Council members Svarzbein, Morgan, Rivera, Salcido, Hernández, and Lizárraga voted to prevent the hold on the projects. What were they thinking? If the projects go forward, El Paso’s bloated debt will reach astronomical levels, deepening the distress already felt by overburdened taxpayers and possibly bankrupting our city.
The main reason given by the six representatives for their mystifying vote is that the city needs to “make good” on items that El Pasoans “authorized” in the 2012 bond-election—in this case, the arena and the cultural center. However, the voters did not approve what the six representatives—and the mayor—now envision, which is to build a sports arena downtown in Duranguito and to squeeze a cultural center into the downtown library.
The words “arena,” “sports,” “downtown,” “Duranguito,” did not appear in the 2012 bond ballot language, nor did the phrase “cultural center to be jammed inside the library.” It is dishonest to misrepresent what the voters approved. The city’s bait-and-switch tactics are unacceptable. Duranguito must be preserved, the library must be kept whole, and if ever built, the cultural center must have its own building.
In the process of making false claims, proponents of the manipulated projects have disrespected the Mexican American community, which has an inherent interest in saving Duranguito, where El Paso originated at the time that Mexico had jurisdiction over this area. Mexican Americans want a historic district established in that location, not an arena. They also reject the idea of the cultural center becoming an attachment to the library. Duranguito would be an ideal spot for a stand-alone cultural center.

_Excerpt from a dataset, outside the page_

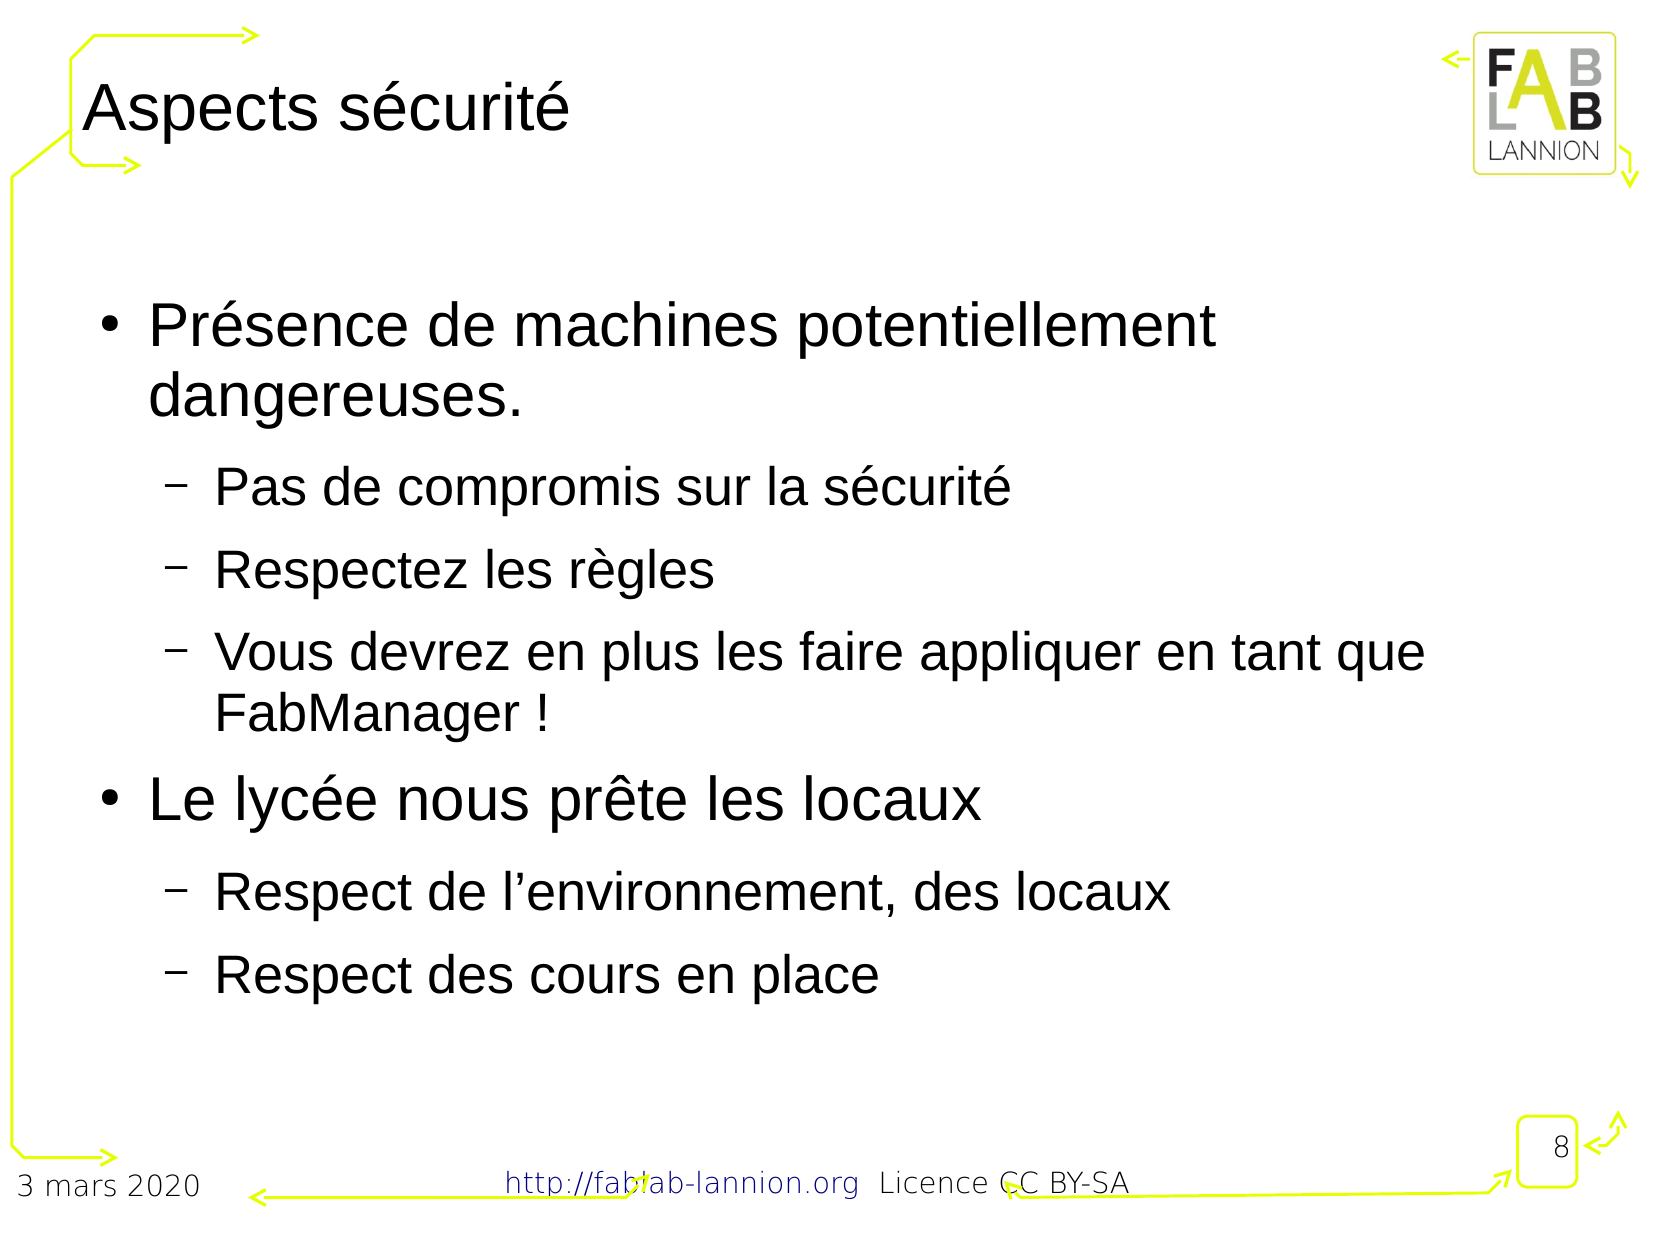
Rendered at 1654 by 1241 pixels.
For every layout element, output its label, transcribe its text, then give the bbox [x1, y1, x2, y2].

list Présence de machines potentiellement dangereuses. Pas de compromis sur la sécurité Respectez les règles Vous devrez en plus les faire appliquer en tant que FabManager ! Le lycée nous prête les locaux Respect de l’environnement, des locaux Respect des cours en place [82, 290, 1571, 1010]
picture [1470, 29, 1619, 178]
title Aspects sécurité [82, 49, 1441, 166]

The above-named city leaders, the Mountain Star Sports Group, the Chamber of Commerce, and the Borderplex Alliance need to stop misleading El Pasoans and insulting Mexican Americans through insensitivity to the group’s heritage. Amends can be made by abandoning the plan to place the arena in Duranguito. Instead, work to establish a historic district there; such a project will generate far more economic development benefits than a sports center. Build the arena someplace else and do it with private money.
Mountain Star Sports Group, El Pasoans do not want more neighborhood destruction and high-priced boondoggles. We recall how our city hall building was demolished a few years ago to make room for a baseball park stadium that you hoisted on the city, one that continues to drain our scarce tax revenues.
Listen to the people! Past petitions and polls have shown that a majority of El Pasoans do not support a tax-funded arena. The current online “Terminate the El Paso Sports Arena Project” petition has already gathered nearly 1,600 signatures.
Dr. Oscar J. Martínez, a retired professor, has written numerous books about El Paso-Ciudad Juárez and the borderlands.